Но Сандро не желал быть учеником, — пусть даже самой природы. Если предназначение живописца лишь в том, чтобы копировать натуру, стремясь создать иллюзию реальности, усвоив правила перспективы, пропорции, соотношения и композиции, то художник действительно ничем не отличается от ремесленника, лишенного вдохновения и фантазии; человеческому разуму в этой среде не остается места. Человек — творец, это он уже усвоил, вращаясь среди философов с виллы Кареджи. Созидать ему помогает фантазия. А что это такое? Фра Филиппе, если это было возможно, избегал списывать своих Мадонн и святых с конкретных лиц. Его разум рождал персонажи, похожие и в то же время не похожие на окружающих людей. Липпи мог часами сидеть перед фресками, изображающими Страшный суд или святого Георгия, попирающего дракона, и размышлять, иногда вслух. Вот эти крылья взяты у летучей мыши, когти — у кошки, хвост — у ящерицы. Тут все понятно, но как родилось целое и почему оно должно выглядеть именно так? Или это божественное озарение, позволившее живописцу увидеть то, что недоступно простым смертным?

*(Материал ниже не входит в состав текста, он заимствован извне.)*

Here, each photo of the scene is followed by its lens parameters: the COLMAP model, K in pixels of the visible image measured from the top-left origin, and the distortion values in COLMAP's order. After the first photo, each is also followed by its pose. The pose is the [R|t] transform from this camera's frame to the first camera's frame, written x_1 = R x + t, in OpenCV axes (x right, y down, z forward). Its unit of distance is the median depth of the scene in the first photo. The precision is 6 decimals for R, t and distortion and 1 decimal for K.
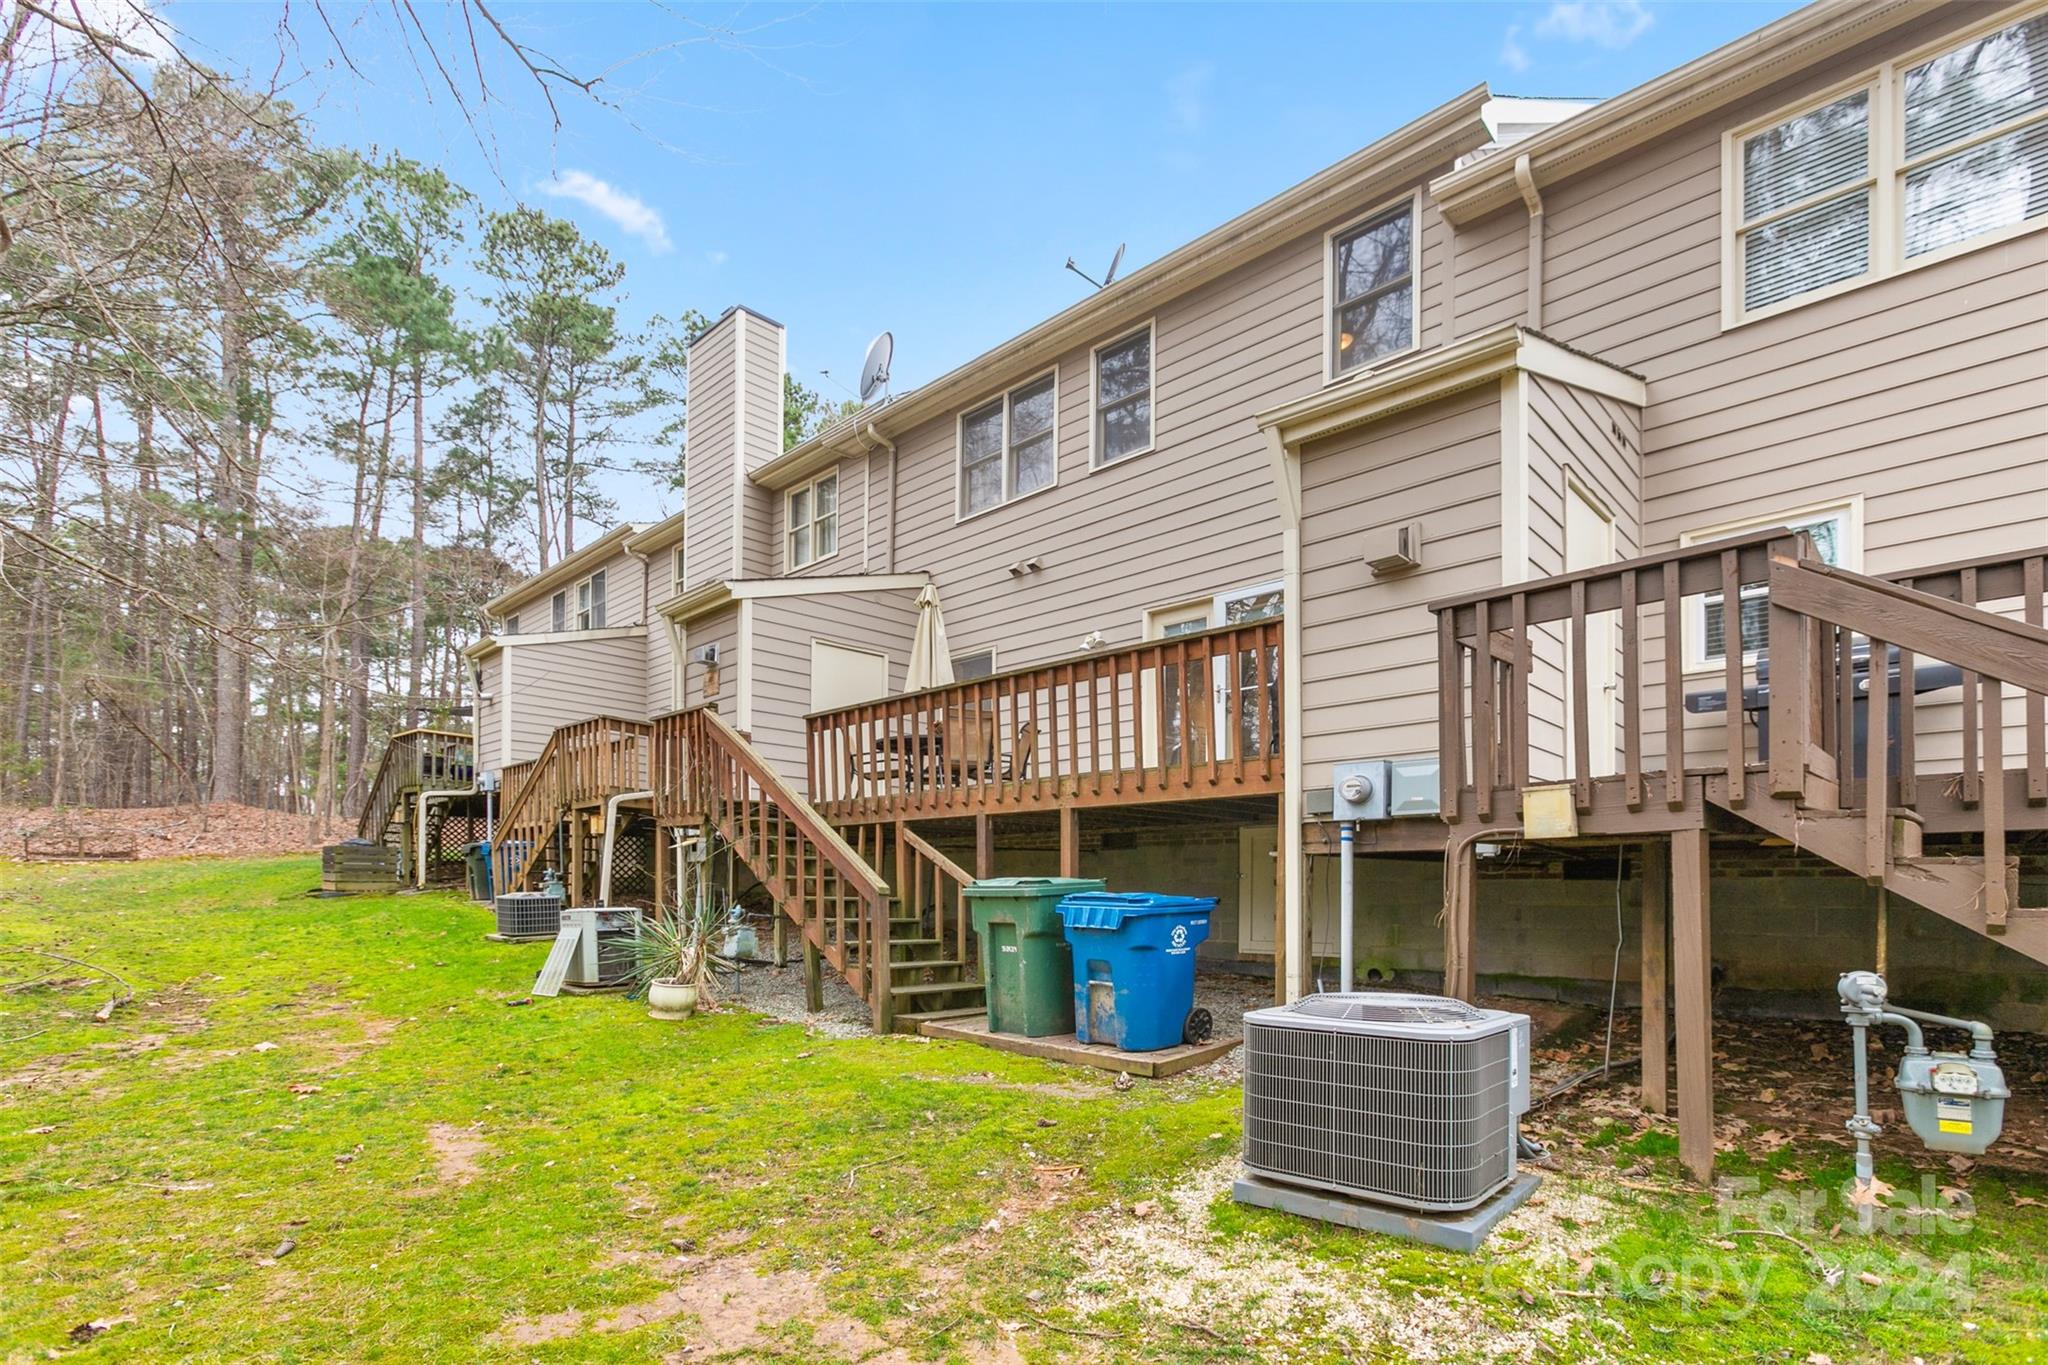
lens RADIAL K [[983.8, 0, 1024.0], [0, 983.8, 682.5], [0, 0, 1]] dist [-0.000520, -0.000009]
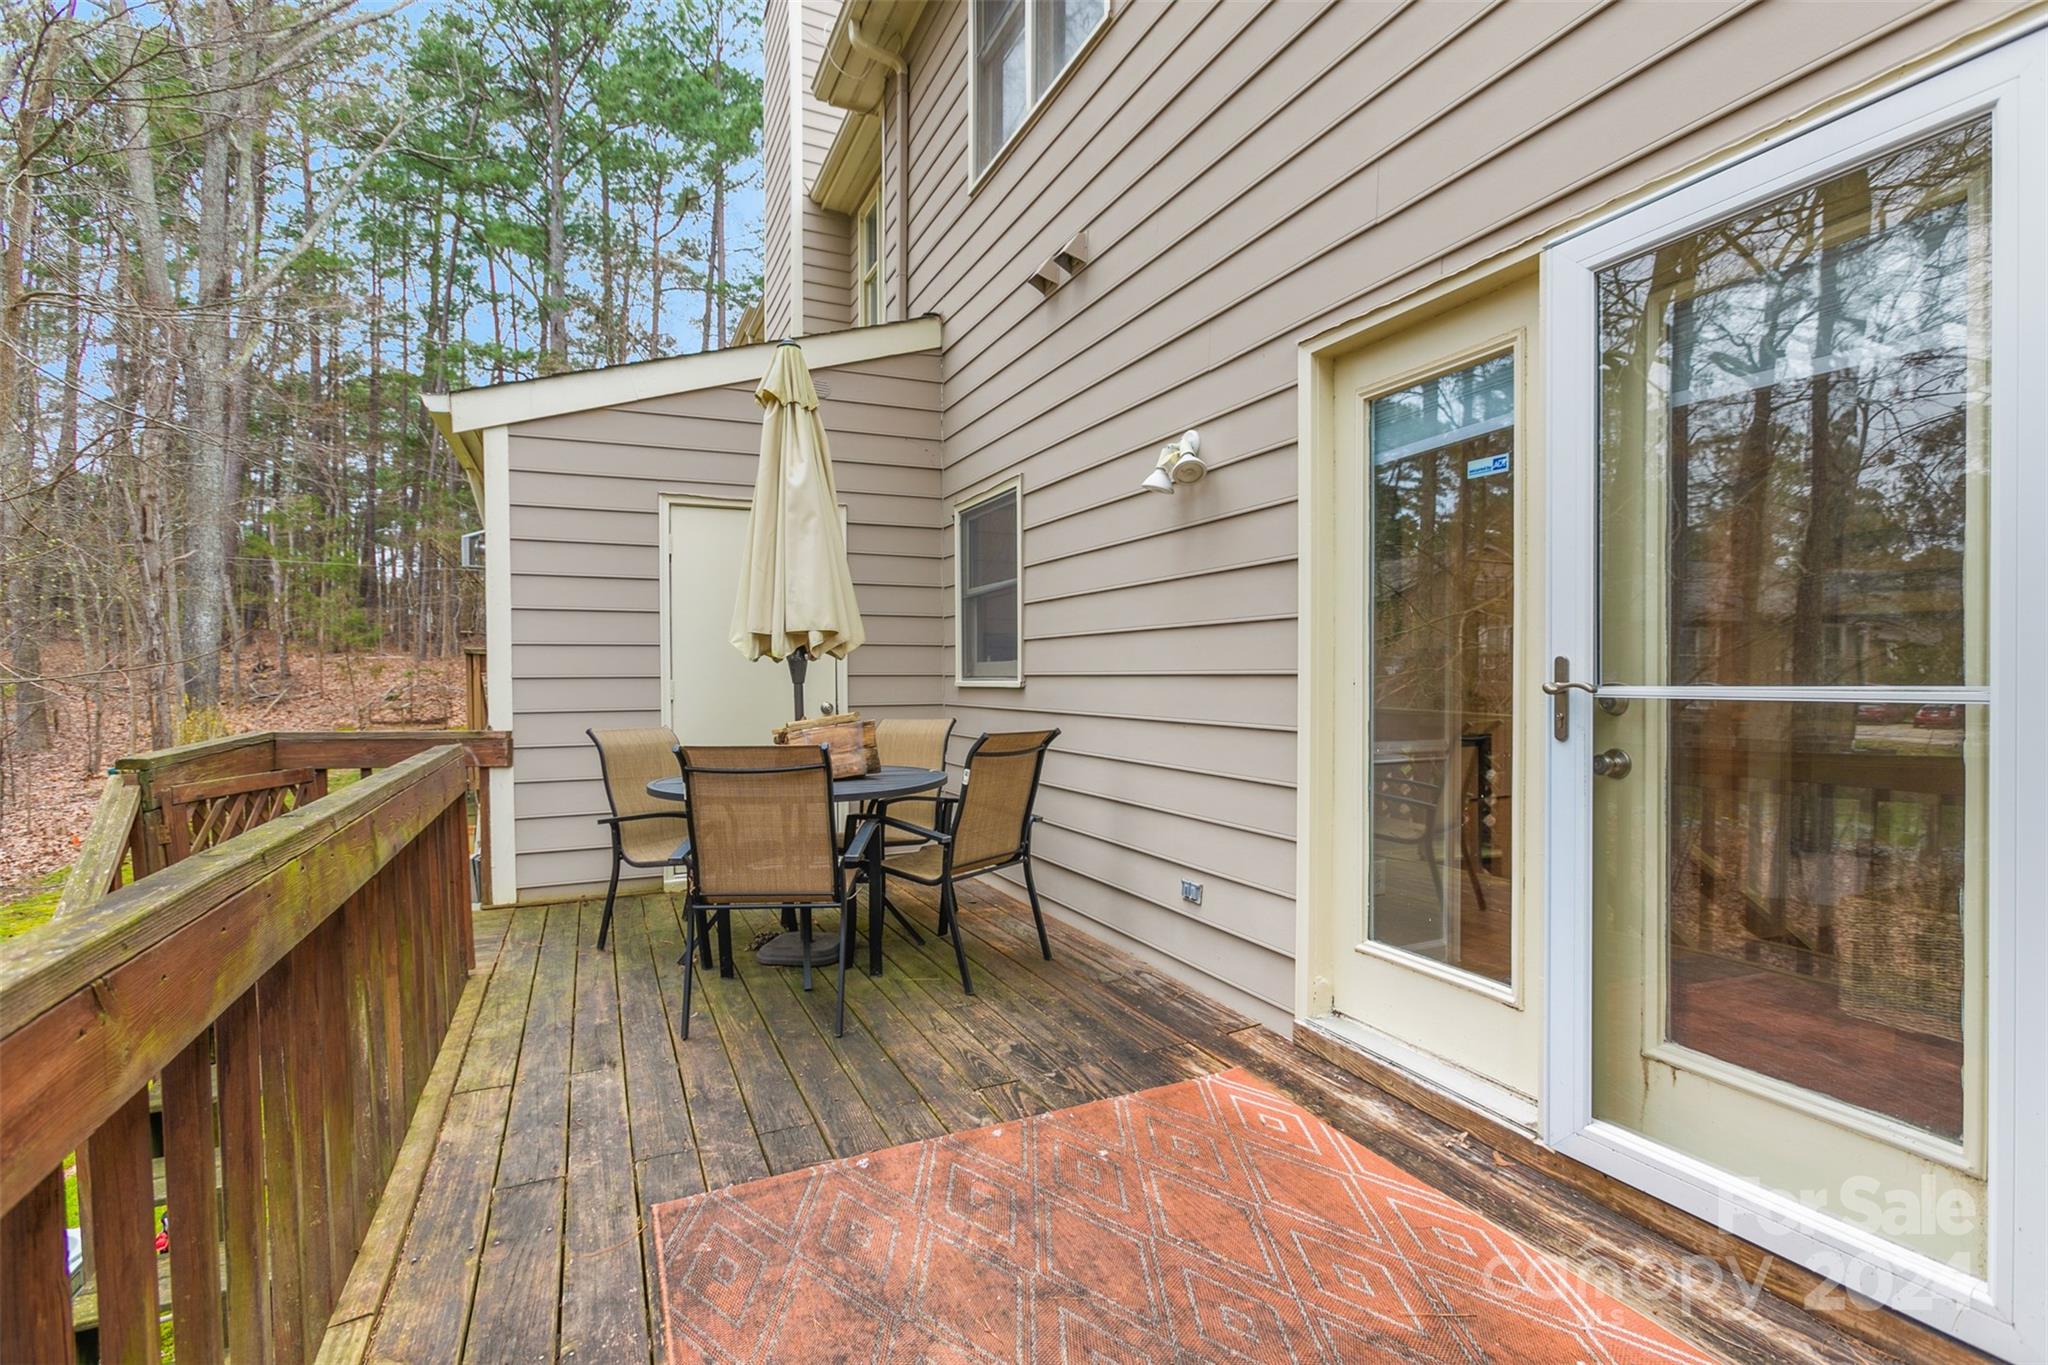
lens RADIAL K [[983.8, 0, 1024.0], [0, 983.8, 682.5], [0, 0, 1]] dist [-0.000520, -0.000009]
pose [[0.920626, -0.006218, -0.390395, 0.145680], [0.098179, 0.971433, 0.216053, -0.045003], [0.377899, -0.237233, 0.894937, 0.638356]]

Размышления о природе фантазии могли завести далеко. Некоторые, задав сами себе этот вопрос и не найдя на него ответа, на том и успокаивались. Другие же пытались проникнуть глубже, не боясь подходить к опасным рубежам. Среди них были и такие, кто полагал, что живописцам дан дар наделять свои творения душой, и даже те, кто верил: в ночной тишине и безлюдье картины могут оживать. Недалеко от них ушли и некоторые заказчики, просившие поместить их изображения рядом с Мадонной и святыми — и не только из желания оповестить всех, что это именно они облагодетельствовали ту или иную церковь. Они были уверены, что их нарисованные двойники могут попросить небесных заступников о спасении их душ.
Мнений здесь было множество. Фра Филиппе, например, задавался мыслью: нарисованный художником образ Девы Марии не имеет ничего общего с истинной Богоматерью, ибо сколько живописцев, столько Мадонн, непохожих одна на другую. Так кому же тогда молиться верующим? Церковь давала ответ: все эти изображения — всего лишь символы недоступного прообраза. Фичино придерживался другого названия — «талисман» — и высказывал предположение, что подобные амулеты притягивают «дух» или благоволение тех, кто на них изображен. Правда, говорил он это о богах языческих, но теперь все так перемешалось! Что же касается фантазии и вдохновения, то философ допускал, что живописец, как и поэт, способен улавливать «идеи вещей», о которых говорили у Платона.
А вот с тем, что художник может наделить свои картины душой, Марсилио был не согласен. «Верно то, что искусство есть подражание природе, — писал он, — верно, что, имея разум и опыт обращения с существующими вещами, художник может создавать несуществующие вещи. Но содеянное им — мертво, ибо он действует извне и способен созидать лишь внешнюю форму вещей, в то время как божественная мудрость формирует природу „изнутри посредством духа и разума, которые присущи материи. Природа — это искусство, которое изменяет сущность вещей, порождая жизнь. Поэтому искусство людей никогда не станет тождественным искусству природы. Человек никогда не уподобится Богу, вдохнувшему душу в Адама“».
«Символы», «талисманы», «искусство природы», «идеи вещей» — при желании Сандро, конечно, мог бы постигнуть премудрость всех этих понятий, но он был живописцем, а не философом. Главным для него было то, что, как бы искусно человек ни подражал природе, он не проникнет за внешнюю форму. Следовательно, предназначение искусства в другом — это созидание прекрасного, радующего глаз, или же создание тех «талисманов-символов», которые приносят людям пользу, помогая их общению с Богом. Если заказчик находит прекрасной иллюзию природы, то он должен получить желаемое. В конечном итоге живописец — всего-навсего ремесленник, и для него важно продать свое творение.
Большинству граждан Флоренции было не до размышлений о предназначении живописи — мало ли что толкуют бездельники на загородных виллах и какие басни там рассказывают! И состязания живописцев их не волновали. Чума стремительно приближалась к воротам города; то там, то тут в окрестностях вымирали деревни и монастыри. Казалось, еще немного, и «черная смерть» триумфально войдет во Флоренцию. В город спешно завозили уксус, чтобы убивать заразу, и дрова, чтобы сжигать зачумленный скарб. В церквях служили мессы, улицы и площади обносили святыми реликвиями. Чума упорствовала — отпугнутая чудодейственными средствами, она отступала на несколько миль, но потом начинала подкрадываться снова, уже с другой стороны. Эта смертельная игра продолжалась все лето. Как всегда, суеверные флорентийцы и на сей раз стали искать причины надвигающегося бедствия, и, как обычно, виновными оказались те, кто, по их мнению, навлек гнев Божий своей богомерзкой жизнью и распространением язычества.